By Sarah Coefield, email@example.com
Great Lakes Echo
June 18, 2009
There may be hope for fishery managers still reeling years after a dangerous virus appeared in the Great Lakes.
The month-long wait for a viral hemorrhagic septicemia test has hobbled hatcheries that must test fish before introducing them to the region’s lakes and streams. Genetics researchers at the Lake Erie Research Center at the University of Toledo are working on a test that will speed up that diagnosis to a matter of hours.
The research, supported by the U.S. Department of Agriculture, is one of several projects around the Great Lakes studying a virus that has cost the region tens of millions of dollars in staff time, lost hatchery capacity and research. The tourism and ecosystem impacts are as yet unknown, Marc Gaden, communications director for the Great Lakes Fishery Commission, wrote in an e-mail.
About $1.2 million from various sources has been spent on projects that seek to better understand the virus and develop diagnostic tests, said Gary Whelan, the fish production manager for the Michigan Department of Natural Resources Fisheries Division
The virus was first detected in the Great Lakes in 2005 and 2006 after it killed large numbers of fresh water drum, muskellunge, round gobies and yellow perch. Infected fish bleed from internal organs, muscles and skin. They pass it among themselves in urine and reproductive fluid or by eating an infected fish. The fish typically die from organ failure, but can carry the disease without showing any symptoms, making diagnostic tests imperative. Humans cannot catch the disease.

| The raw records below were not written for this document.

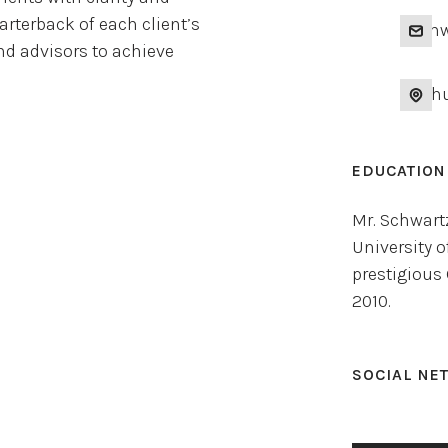
rterback of each client’s
nsch
and advisors to achieve
14 Ch
EDUCATION
Mr. Schwart
University o
prestigious
2010.
SOCIAL NE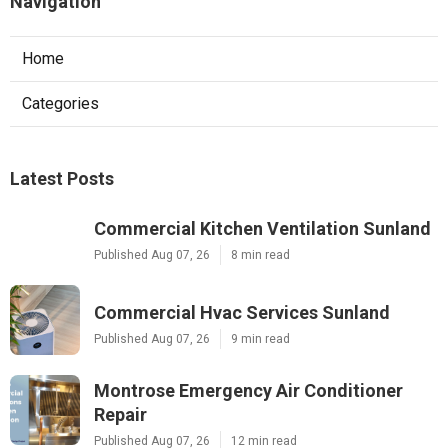
Navigation
Home
Categories
Latest Posts
Commercial Kitchen Ventilation Sunland
Published Aug 07, 26
8 min read
Commercial Hvac Services Sunland
Published Aug 07, 26
9 min read
Montrose Emergency Air Conditioner
Repair
Published Aug 07, 26
12 min read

View VHS Outbreaks in the Great Lakes in a larger map
The virus has been detected in every Great Lake except Lake Superior and was recently detected in smallmouth bass in Green Bay on the western shores of Lake Michigan. The virus has been in Green Bay since 2007.

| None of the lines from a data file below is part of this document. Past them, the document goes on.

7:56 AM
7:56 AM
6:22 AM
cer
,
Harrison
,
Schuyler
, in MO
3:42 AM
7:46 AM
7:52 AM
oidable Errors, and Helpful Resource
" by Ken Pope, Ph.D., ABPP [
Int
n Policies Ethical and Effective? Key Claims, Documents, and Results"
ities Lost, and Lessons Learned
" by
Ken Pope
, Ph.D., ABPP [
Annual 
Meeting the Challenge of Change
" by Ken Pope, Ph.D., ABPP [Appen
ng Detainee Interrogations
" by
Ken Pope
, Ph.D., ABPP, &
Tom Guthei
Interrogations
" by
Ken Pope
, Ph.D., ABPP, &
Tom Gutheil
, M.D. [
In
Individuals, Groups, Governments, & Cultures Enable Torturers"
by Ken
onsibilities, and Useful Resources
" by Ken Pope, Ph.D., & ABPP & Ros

A faster diagnostic test is good for fisheries managers, who have drastically curtailed their stocking programs in the disease’s aftermath. “It would dramatically change a lot of things that we do,” Whelan said. “Right now we’re taking the very conservative approach …with our fish stocking programs on cool water fish because we don’t have the detection tools in place, and we cannot afford as a state agency to be spreading around VHS to water bodies,” he said. “We’re producing about 20 percent of what we normally do.”
“When the rapid test becomes available … we can potentially go back to full production on our cool water program.”
Fry stocking, the practice of introducing young fish into water bodies, has been particularly hard hit, said Mike Staggs, the Wisconsin Department of Natural Resources Fisheries Bureau director. “In the past we’ve stocked a lot of fish right after they hatch, particularly (after) a winter kill or … chemical treatment. You get those fish in there and there aren’t any predators. But … we have to test them for VHS, and it takes 30 days. By that time they aren’t fry anymore.”
The standard test exposes VHS-susceptible cells to fish tissues, typically from the spleen or kidneys. If the cells die, then investigators do a genetic test to see if VHS is killing the cell line. The positive result is easy – cell death typically occurs quickly, Whelan said. But confirming a negative – that the fish tissues don’t have the virus – can take several trials. “That’s the reason it takes 28 days – the negative takes so long,” he said.
The Great Lakes Genetics Laboratory’s test skips the cell exposures and goes straight to a genetic test, known as standardized reverse transcriptase polymerase chain reaction. It’s different from other genetic tests because “you can actually quantify this virus,” said Lindsey Pierce, a doctoral student in the lab who works on the test. The test also helps decrease false negative and false positive results, she said.
The new test will identify which VHS virus strain a fish has, the amount of virus particles in the fish and whether the virus is actively replicating itself, said Carol Stepien, the Lake Erie Research Center director who is in charge of the project. That information will allow scientists to know if the fish would be contagious. If the virus is inactive, fish can’t spread the disease.
It still must be tested against the cell culture method to ensure its reliability and efficiency before it can be adopted by governmental agencies or the aquaculture industry.
While a faster test may help hatcheries get back on track, a lot of the other VHS-induced changes are here to stay.
“To us it’s just another invasive species issue,” Staggs said. “The kinds of things … we’ve asked anglers and boaters to do: don’t move live fish to other water bodies and drain water when you’re done fishing. Those aren’t real high standards to meet, but they’re things that if everyone did it would really reduce the main risk factors for moving a lot of (aquatic invasive) species.”
Whelan expects to be managing fisheries around VHS for the foreseeable future. “It’s probably going to be part of our background for a long time to come,” he said.